◆ **Task instructions**: From the line below that contains "woman [328, 263, 393, 533]" to the line that contains "woman [381, 272, 477, 531]", repeat every line exactly, both ends included, and nothing else.

[Stored dataset items]
────

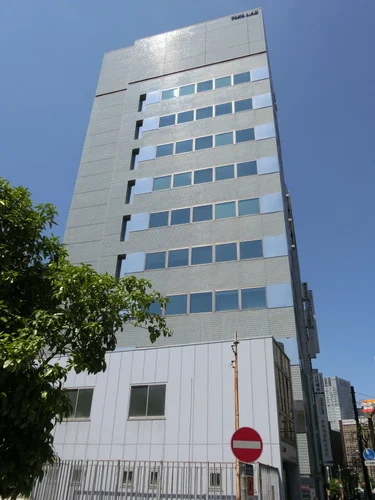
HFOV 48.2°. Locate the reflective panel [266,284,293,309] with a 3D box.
[{"bbox_3d":[5.414,2.679,24.537,1.462,1.528,0.120,-7,-32,15],"label":"reflective panel"}]

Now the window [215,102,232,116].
[{"bbox_3d":[2.870,-11.147,33.168,1.415,1.293,0.100,-7,-32,15],"label":"window"}]

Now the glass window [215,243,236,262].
[{"bbox_3d":[2.593,0.144,28.108,1.517,1.351,0.100,-7,-32,15],"label":"glass window"}]

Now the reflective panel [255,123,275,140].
[{"bbox_3d":[6.051,-9.230,32.651,1.540,1.505,0.100,-7,-32,15],"label":"reflective panel"}]

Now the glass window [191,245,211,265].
[{"bbox_3d":[0.948,0.353,27.320,1.382,1.275,0.150,-7,-32,15],"label":"glass window"}]

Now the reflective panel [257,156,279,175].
[{"bbox_3d":[5.553,-5.844,28.975,1.351,1.455,0.100,-7,-32,15],"label":"reflective panel"}]

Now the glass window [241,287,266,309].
[{"bbox_3d":[3.838,2.775,24.227,1.415,1.293,0.100,-7,-32,15],"label":"glass window"}]

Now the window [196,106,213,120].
[{"bbox_3d":[1.487,-11.918,36.486,1.494,1.368,0.100,-7,-33,14],"label":"window"}]

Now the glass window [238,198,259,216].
[{"bbox_3d":[4.141,-2.897,28.250,1.382,1.275,0.150,-7,-32,15],"label":"glass window"}]

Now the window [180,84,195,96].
[{"bbox_3d":[-0.036,-13.601,35.674,1.415,1.293,0.100,-7,-32,15],"label":"window"}]

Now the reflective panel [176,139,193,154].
[{"bbox_3d":[-0.273,-8.482,34.338,1.517,1.351,0.100,-7,-32,15],"label":"reflective panel"}]

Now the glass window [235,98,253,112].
[{"bbox_3d":[4.660,-12.065,34.851,1.517,1.351,0.100,-7,-32,15],"label":"glass window"}]

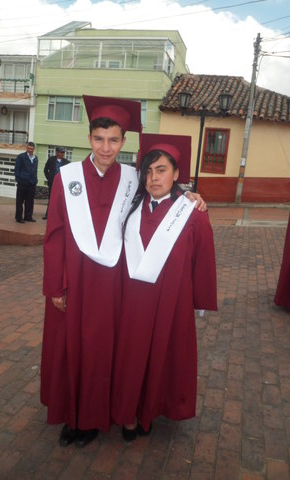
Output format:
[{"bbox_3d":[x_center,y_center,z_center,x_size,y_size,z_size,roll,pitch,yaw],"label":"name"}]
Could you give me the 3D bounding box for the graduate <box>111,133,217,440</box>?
[{"bbox_3d":[0.131,0.299,1.963,0.570,1.670,0.430,7,9,6],"label":"graduate"}]

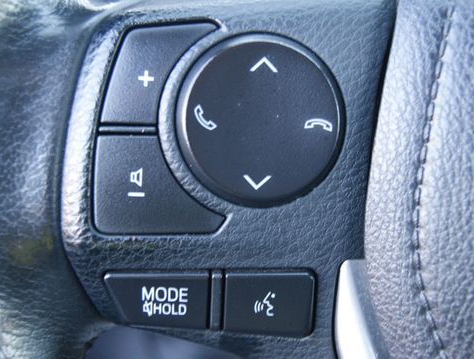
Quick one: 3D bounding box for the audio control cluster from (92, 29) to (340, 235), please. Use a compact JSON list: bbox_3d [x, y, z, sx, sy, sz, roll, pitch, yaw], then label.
[{"bbox_3d":[-0.004,-0.012,0.181,0.058,0.049,0.010,1,0,-10],"label":"audio control cluster"}]

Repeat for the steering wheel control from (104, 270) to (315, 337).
[{"bbox_3d":[-0.006,0.029,0.181,0.050,0.015,0.008,1,0,-10],"label":"steering wheel control"}]

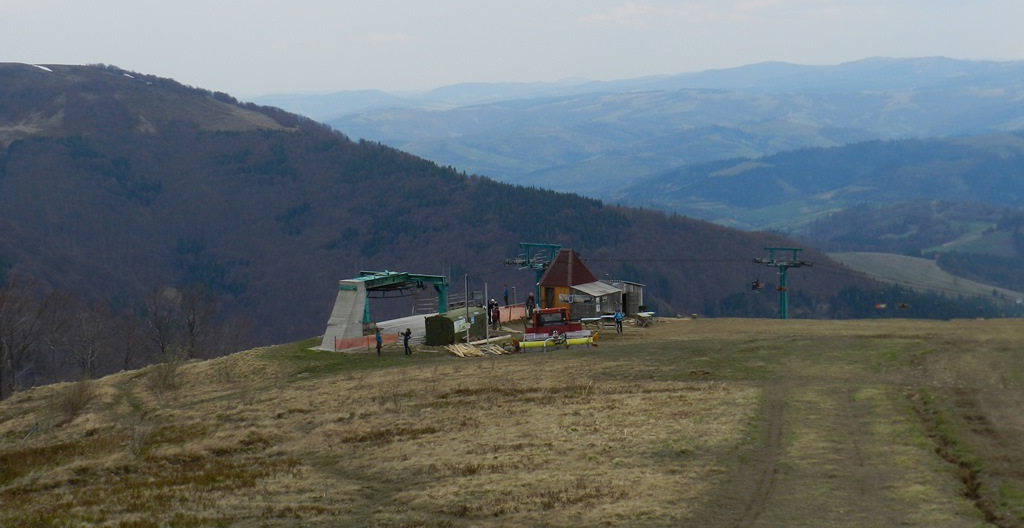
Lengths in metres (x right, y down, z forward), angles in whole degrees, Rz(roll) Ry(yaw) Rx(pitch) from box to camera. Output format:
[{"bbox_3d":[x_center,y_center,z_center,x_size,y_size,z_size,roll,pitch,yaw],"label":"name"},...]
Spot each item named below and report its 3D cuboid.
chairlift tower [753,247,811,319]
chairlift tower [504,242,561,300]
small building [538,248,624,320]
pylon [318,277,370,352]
[{"bbox_3d":[27.843,2.485,160.500,4.400,8.200,3.800,3,9,37],"label":"chairlift tower"},{"bbox_3d":[2.355,1.013,124.317,4.300,5.200,3.800,3,9,37],"label":"chairlift tower"},{"bbox_3d":[5.129,1.256,117.476,5.350,5.200,3.800,3,9,37],"label":"small building"},{"bbox_3d":[-11.489,3.413,107.487,1.600,4.450,3.000,3,9,37],"label":"pylon"}]

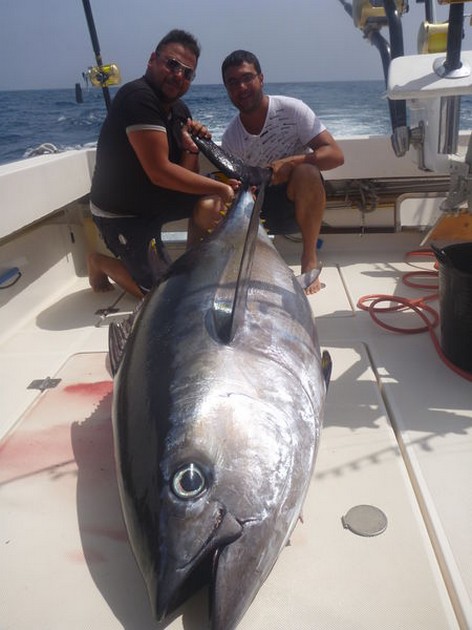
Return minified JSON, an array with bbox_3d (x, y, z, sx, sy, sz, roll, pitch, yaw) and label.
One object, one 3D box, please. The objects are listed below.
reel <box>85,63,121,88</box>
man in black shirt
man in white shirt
[{"bbox_3d":[-0.698,-1.252,2.663,0.170,0.115,0.120,-15,20,-22],"label":"reel"},{"bbox_3d":[-0.343,-0.628,2.269,0.680,1.090,0.520,16,30,33],"label":"man in black shirt"},{"bbox_3d":[0.207,-0.661,2.393,0.580,1.020,0.660,5,25,14],"label":"man in white shirt"}]

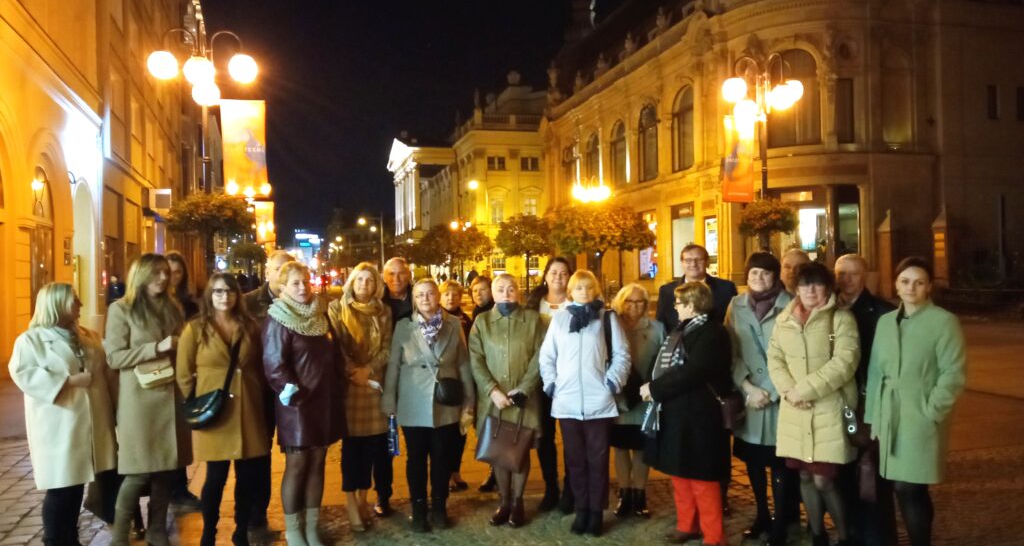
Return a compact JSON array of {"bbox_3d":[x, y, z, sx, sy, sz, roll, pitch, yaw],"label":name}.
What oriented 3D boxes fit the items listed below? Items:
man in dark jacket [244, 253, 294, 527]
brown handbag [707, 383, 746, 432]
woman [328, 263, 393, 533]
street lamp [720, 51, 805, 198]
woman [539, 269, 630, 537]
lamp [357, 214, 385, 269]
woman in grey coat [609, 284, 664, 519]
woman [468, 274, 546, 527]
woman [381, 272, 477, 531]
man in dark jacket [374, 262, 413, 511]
[{"bbox_3d":[-1.583,0.763,5.348,0.540,1.827,0.360,-1,0,-23],"label":"man in dark jacket"},{"bbox_3d":[1.325,0.814,4.800,0.120,0.270,0.250,-1,0,25],"label":"brown handbag"},{"bbox_3d":[-0.985,0.800,5.263,0.480,1.713,0.370,-1,0,-21],"label":"woman"},{"bbox_3d":[4.388,-1.069,14.010,1.450,5.300,1.450,-1,0,17],"label":"street lamp"},{"bbox_3d":[0.463,0.805,5.087,0.570,1.650,0.360,-1,0,3],"label":"woman"},{"bbox_3d":[-15.927,-2.204,90.017,2.900,9.000,0.500,-1,0,-6],"label":"lamp"},{"bbox_3d":[0.834,0.854,5.482,0.500,1.551,0.340,-1,0,9],"label":"woman in grey coat"},{"bbox_3d":[-0.040,0.826,5.288,0.520,1.630,0.380,-1,0,0],"label":"woman"},{"bbox_3d":[-0.543,0.847,5.226,0.570,1.610,0.360,-1,0,-7],"label":"woman"},{"bbox_3d":[-0.797,0.773,5.579,0.540,1.770,0.360,-1,0,-7],"label":"man in dark jacket"}]

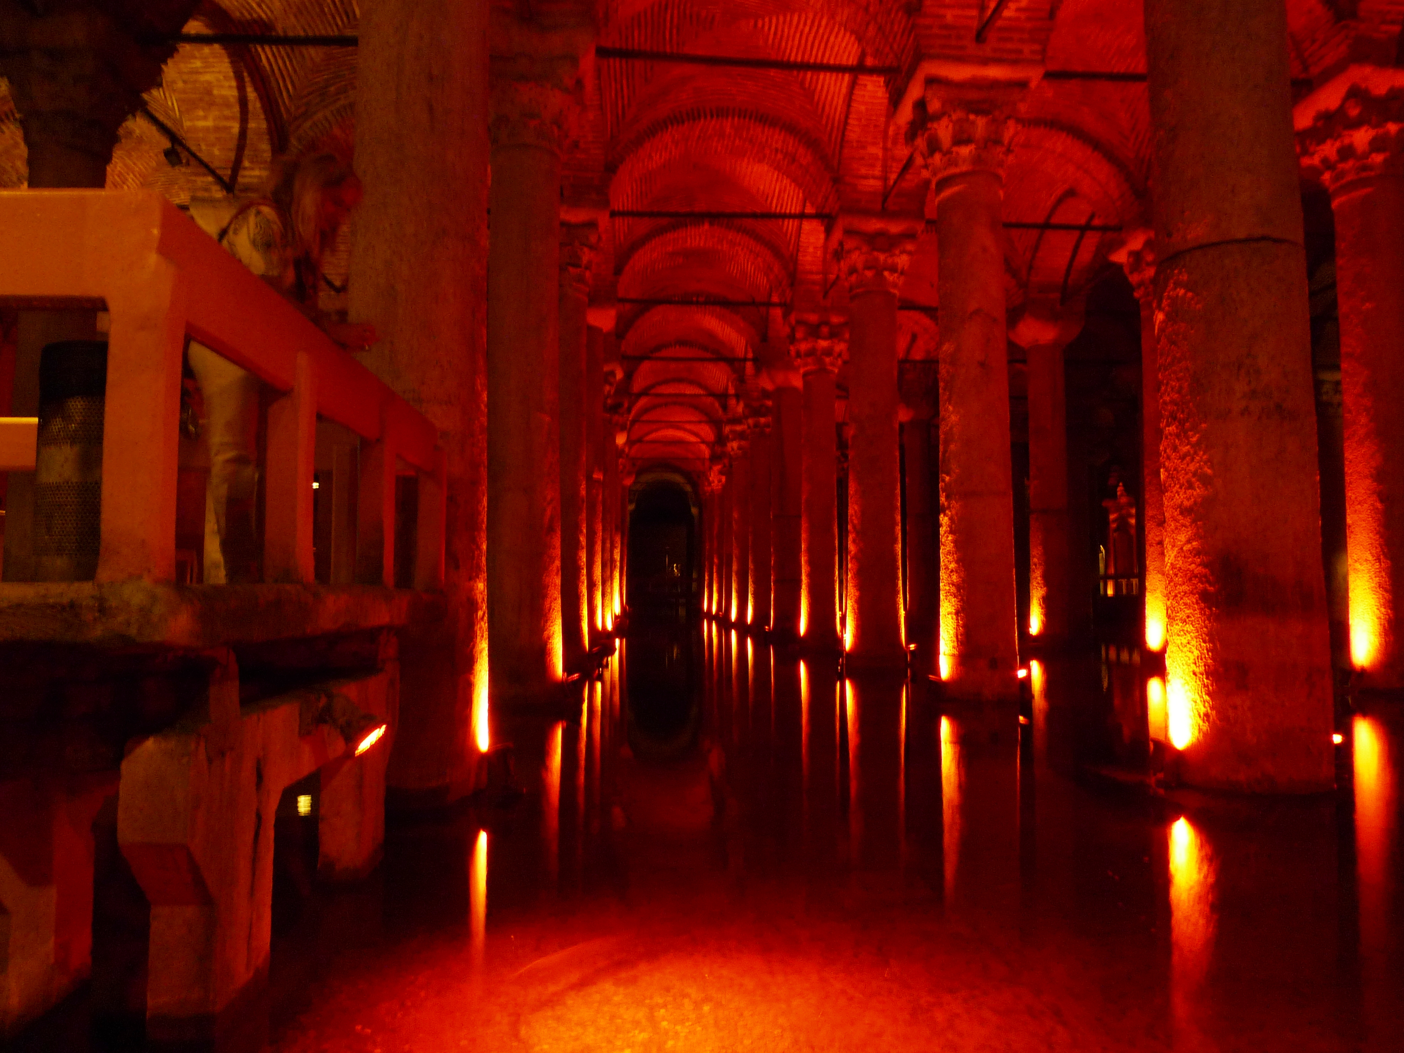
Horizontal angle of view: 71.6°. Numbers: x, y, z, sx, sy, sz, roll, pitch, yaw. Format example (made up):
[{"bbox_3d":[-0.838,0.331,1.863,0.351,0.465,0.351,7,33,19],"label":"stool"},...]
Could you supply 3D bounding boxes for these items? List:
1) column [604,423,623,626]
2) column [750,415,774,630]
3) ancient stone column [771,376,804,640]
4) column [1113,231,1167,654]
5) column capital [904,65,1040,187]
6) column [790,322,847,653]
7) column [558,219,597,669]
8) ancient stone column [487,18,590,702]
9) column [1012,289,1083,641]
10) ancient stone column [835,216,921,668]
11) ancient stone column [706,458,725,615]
[{"bbox_3d":[-3.289,-0.057,34.537,1.080,7.120,1.080,0,-4,-3],"label":"column"},{"bbox_3d":[1.879,-0.102,30.135,1.080,6.550,1.080,0,-4,-3],"label":"column"},{"bbox_3d":[2.214,-0.499,25.392,1.080,6.710,1.080,0,-4,-3],"label":"ancient stone column"},{"bbox_3d":[7.701,-1.286,16.163,1.100,6.980,1.100,0,-4,-3],"label":"column"},{"bbox_3d":[3.075,-4.488,11.343,1.220,1.130,1.220,0,-4,-3],"label":"column capital"},{"bbox_3d":[2.467,-0.955,20.648,1.080,6.990,1.080,0,-4,-3],"label":"column"},{"bbox_3d":[-2.269,-1.266,15.523,1.150,6.990,1.150,0,-4,-3],"label":"column"},{"bbox_3d":[-1.934,-1.738,10.785,1.250,7.290,1.250,0,-4,-3],"label":"ancient stone column"},{"bbox_3d":[7.408,-1.135,20.925,1.060,7.320,1.060,0,-4,-3],"label":"column"},{"bbox_3d":[2.778,-1.363,15.905,1.100,7.160,1.100,0,-4,-3],"label":"ancient stone column"},{"bbox_3d":[0.981,0.527,44.407,1.080,7.210,1.080,0,-4,-3],"label":"ancient stone column"}]

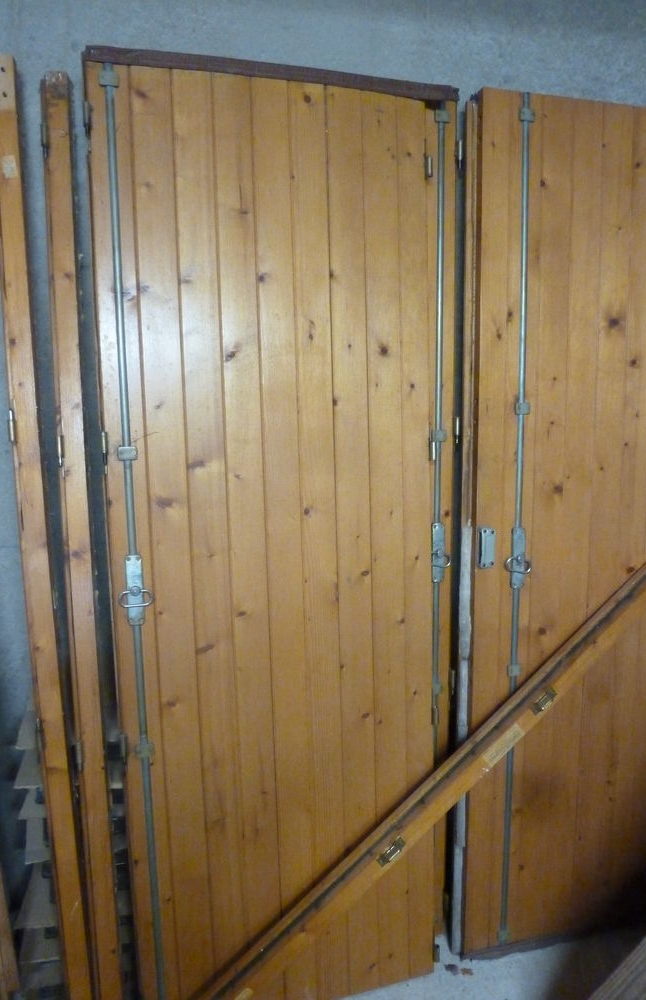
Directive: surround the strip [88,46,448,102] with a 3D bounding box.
[{"bbox_3d":[-0.079,-0.848,1.396,0.759,0.035,0.035,-3,6,-17],"label":"strip"}]

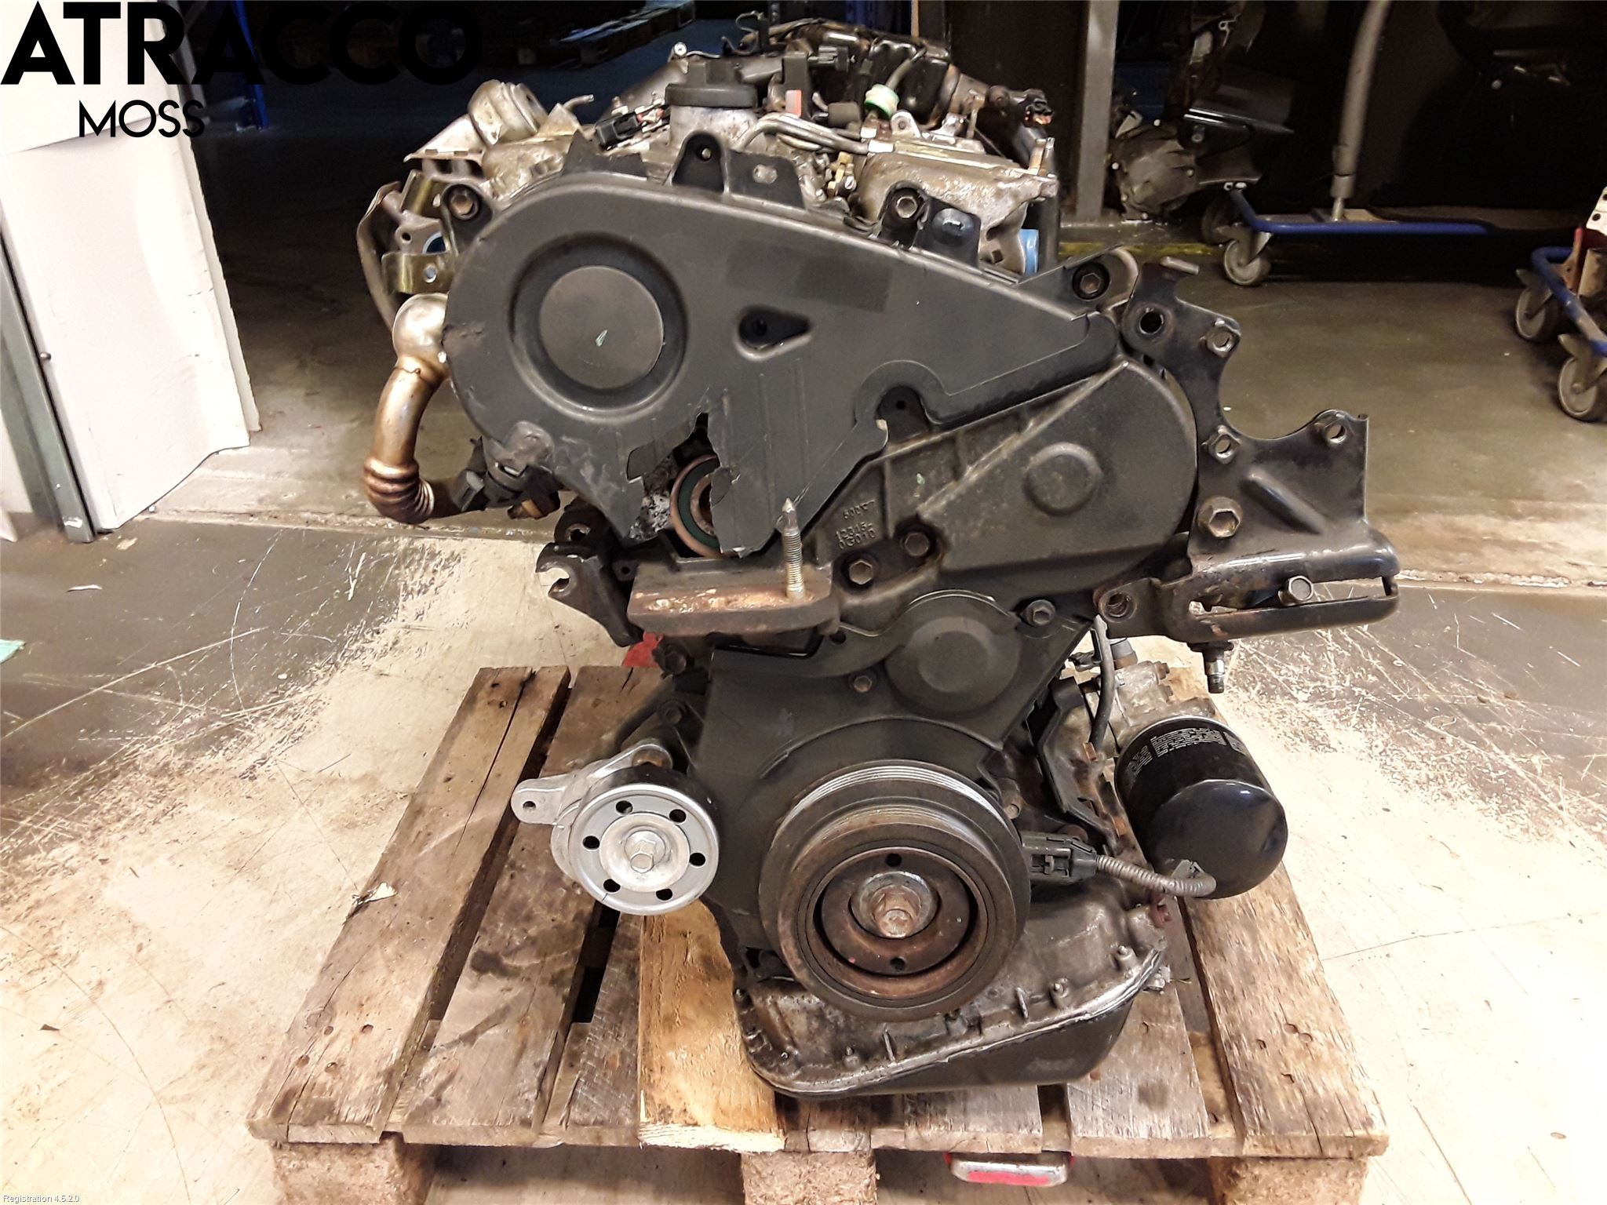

────

◆ **Result of the task**:
woman [328, 263, 393, 533]
street lamp [720, 51, 805, 198]
woman [539, 269, 630, 537]
lamp [357, 214, 385, 269]
woman in grey coat [609, 284, 664, 519]
woman [468, 274, 546, 527]
woman [381, 272, 477, 531]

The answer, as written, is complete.